Os políticos, os nossos e os dos outros, julgam que assim se aproximam do "povo". Engano deles: o povo que berra e esperneia também é povo, mas não é o Povo. E não se pode respeitar quem não se dá ao respeito.

 

Numa versão mais tecnológica deste equívoco, há as páginas do Facebook. Nelas, o governante "ouve" os dislates, as irrelevâncias, a graxa ou as piedades de quem imagina que ele tem tempo para o ouvir.

 

De um líder espera-se que seja mais lúcido do que os liderados; e que trabalhe, estude, ouça especialistas, pondere, avalie - e decida.

 

Não é que um privatus esteja necessariamente errado e os especialistas necessariamente certos.

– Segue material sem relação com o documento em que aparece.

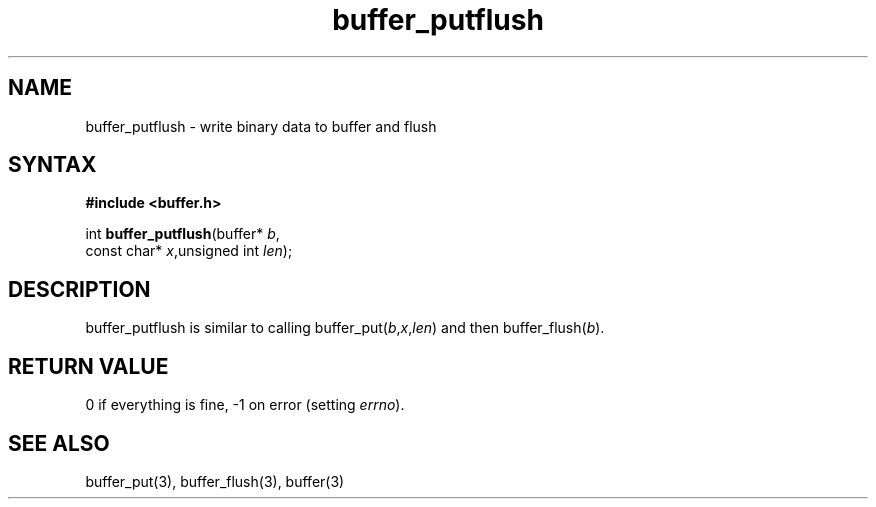 .TH buffer_putflush 3
.SH NAME
buffer_putflush \- write binary data to buffer and flush
.SH SYNTAX
.B #include <buffer.h>

int \fBbuffer_putflush\fP(buffer* \fIb\fR,
                    const char* \fIx\fR,unsigned int \fIlen\fR);
.SH DESCRIPTION
buffer_putflush is similar to calling
buffer_put(\fIb\fR,\fIx\fR,\fIlen\fR) and then buffer_flush(\fIb\fR).
.SH "RETURN VALUE"
0 if everything is fine, -1 on error (setting \fIerrno\fR).
.SH "SEE ALSO"
buffer_put(3), buffer_flush(3), buffer(3)
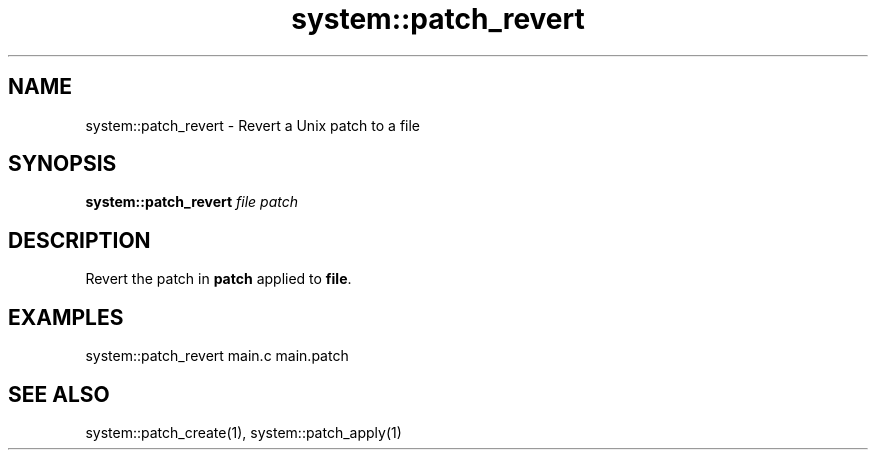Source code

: .TH system::patch_revert 1 "June 2024" "1.0.0" "BSFPE"

.SH NAME
system::patch_revert \- Revert a Unix patch to a file

.SH SYNOPSIS
.B system::patch_revert
.IR file
.IR patch

.SH DESCRIPTION
Revert the patch in \fBpatch\fR applied to \fBfile\fR.

.SH EXAMPLES
system::patch_revert main.c main.patch

.SH "SEE ALSO"
system::patch_create(1), system::patch_apply(1)
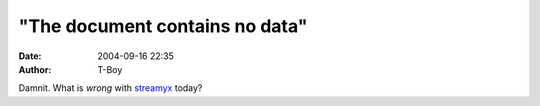 "The document contains no data"
###############################
:date: 2004-09-16 22:35
:author: T-Boy

Damnit. What is *wrong* with `streamyx`_ today?

.. raw:: html

   </p>

.. _streamyx: http://streamyx.com/
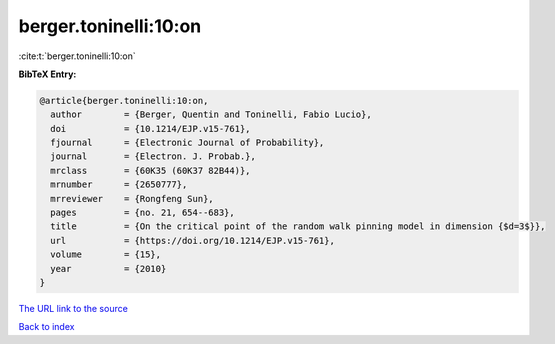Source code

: berger.toninelli:10:on
======================

:cite:t:`berger.toninelli:10:on`

**BibTeX Entry:**

.. code-block:: bibtex

   @article{berger.toninelli:10:on,
     author        = {Berger, Quentin and Toninelli, Fabio Lucio},
     doi           = {10.1214/EJP.v15-761},
     fjournal      = {Electronic Journal of Probability},
     journal       = {Electron. J. Probab.},
     mrclass       = {60K35 (60K37 82B44)},
     mrnumber      = {2650777},
     mrreviewer    = {Rongfeng Sun},
     pages         = {no. 21, 654--683},
     title         = {On the critical point of the random walk pinning model in dimension {$d=3$}},
     url           = {https://doi.org/10.1214/EJP.v15-761},
     volume        = {15},
     year          = {2010}
   }

`The URL link to the source <https://doi.org/10.1214/EJP.v15-761>`__


`Back to index <../By-Cite-Keys.html>`__
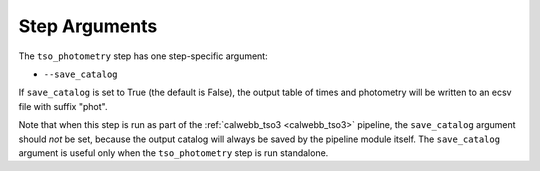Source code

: Step Arguments
==============

The ``tso_photometry`` step has one step-specific argument:

*  ``--save_catalog``

If ``save_catalog`` is set to True (the default is False),
the output table of times and photometry will be written to an ecsv file
with suffix "phot".

Note that when this step is run as part of the
:ref:`calwebb_tso3 <calwebb_tso3>` pipeline,
the ``save_catalog`` argument should *not* be set, because the output
catalog will always be saved by the pipeline module itself.  The
``save_catalog`` argument is useful only when the ``tso_photometry`` step
is run standalone.
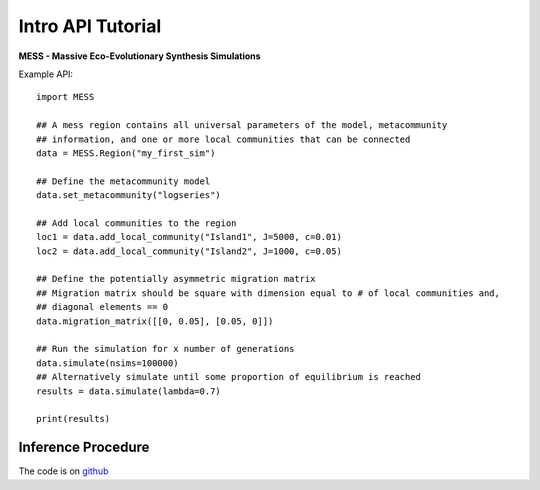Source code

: .. _sec-introduction:

==================
Intro API Tutorial
==================

**MESS - Massive Eco-Evolutionary Synthesis Simulations**

Example API::

  import MESS

  ## A mess region contains all universal parameters of the model, metacommunity
  ## information, and one or more local communities that can be connected
  data = MESS.Region("my_first_sim")
  
  ## Define the metacommunity model
  data.set_metacommunity("logseries")
  
  ## Add local communities to the region
  loc1 = data.add_local_community("Island1", J=5000, c=0.01)
  loc2 = data.add_local_community("Island2", J=1000, c=0.05)
  
  ## Define the potentially asymmetric migration matrix
  ## Migration matrix should be square with dimension equal to # of local communities and,
  ## diagonal elements == 0
  data.migration_matrix([[0, 0.05], [0.05, 0]])
  
  ## Run the simulation for x number of generations
  data.simulate(nsims=100000)
  ## Alternatively simulate until some proportion of equilibrium is reached
  results = data.simulate(lambda=0.7)
  
  print(results)
  
Inference Procedure
===================


The code is on `github <https://github.com/messDiv/MESS>`_
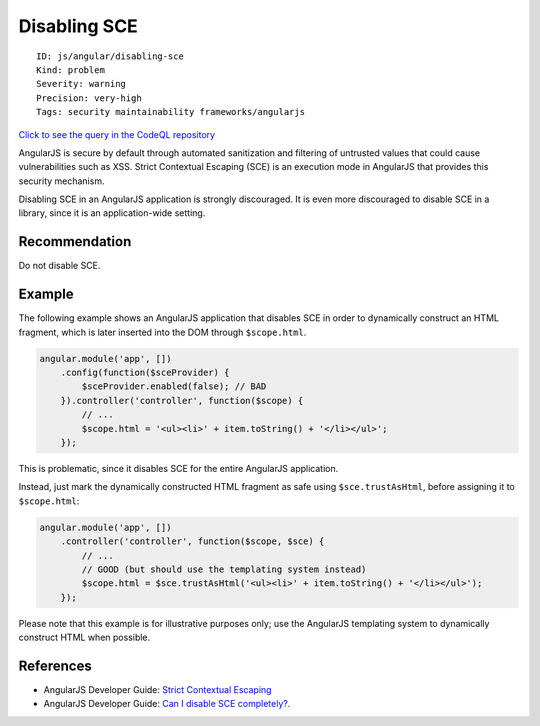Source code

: Disabling SCE
=============

::

    ID: js/angular/disabling-sce
    Kind: problem
    Severity: warning
    Precision: very-high
    Tags: security maintainability frameworks/angularjs

`Click to see the query in the CodeQL
repository <https://github.com/github/codeql/tree/main/javascript/ql/src/AngularJS/DisablingSce.ql>`__

AngularJS is secure by default through automated sanitization and
filtering of untrusted values that could cause vulnerabilities such as
XSS. Strict Contextual Escaping (SCE) is an execution mode in AngularJS
that provides this security mechanism.

Disabling SCE in an AngularJS application is strongly discouraged. It is
even more discouraged to disable SCE in a library, since it is an
application-wide setting.

Recommendation
--------------

Do not disable SCE.

Example
-------

The following example shows an AngularJS application that disables SCE
in order to dynamically construct an HTML fragment, which is later
inserted into the DOM through ``$scope.html``.

.. code:: javascript

    angular.module('app', [])
        .config(function($sceProvider) {
            $sceProvider.enabled(false); // BAD
        }).controller('controller', function($scope) {
            // ...
            $scope.html = '<ul><li>' + item.toString() + '</li></ul>';
        });

This is problematic, since it disables SCE for the entire AngularJS
application.

Instead, just mark the dynamically constructed HTML fragment as safe
using ``$sce.trustAsHtml``, before assigning it to ``$scope.html``:

.. code:: javascript

    angular.module('app', [])
        .controller('controller', function($scope, $sce) {
            // ...
            // GOOD (but should use the templating system instead)
            $scope.html = $sce.trustAsHtml('<ul><li>' + item.toString() + '</li></ul>'); 
        });

Please note that this example is for illustrative purposes only; use the
AngularJS templating system to dynamically construct HTML when possible.

References
----------

-  AngularJS Developer Guide: `Strict Contextual
   Escaping <https://docs.angularjs.org/api/ng/service/$sce>`__
-  AngularJS Developer Guide: `Can I disable SCE
   completely? <https://docs.angularjs.org/api/ng/service/$sce#can-i-disable-sce-completely->`__.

É que no dia em que os homens de Estado forem marionetas de uma opinião pública volúvel, sentimental, ignorante e espectadora do Preço Certo, estaremos perdidos. Não se pode confiar num tribunal no qual possamos dizer ao juiz, se discordarmos da sentença: és burro como uma porta, ó caramelo!

 

E pior se o Juiz se dirigir à parte decaída e lhe disser, compungido: ai queridos, o tanto que me custou esta sentença! Eu bem queria decidir de outra maneira, mas não pude, ai!, não pude, que ele há o Direito, e as minhas obrigações, e a ponderação dos interesses em presença, e tal.

 

Passos Coelho e quem o aconselha poderiam talvez lembrar-se que há modas que mais vale não copiar. Senão, um destes dias tem que ser filmado com os pés em cima da mesa, a beber coca-cola e a fingir que é um de nós.

 

Isso funciona com Americanos. Nós bebemos vinho, mesmo que seja uma zurrapa.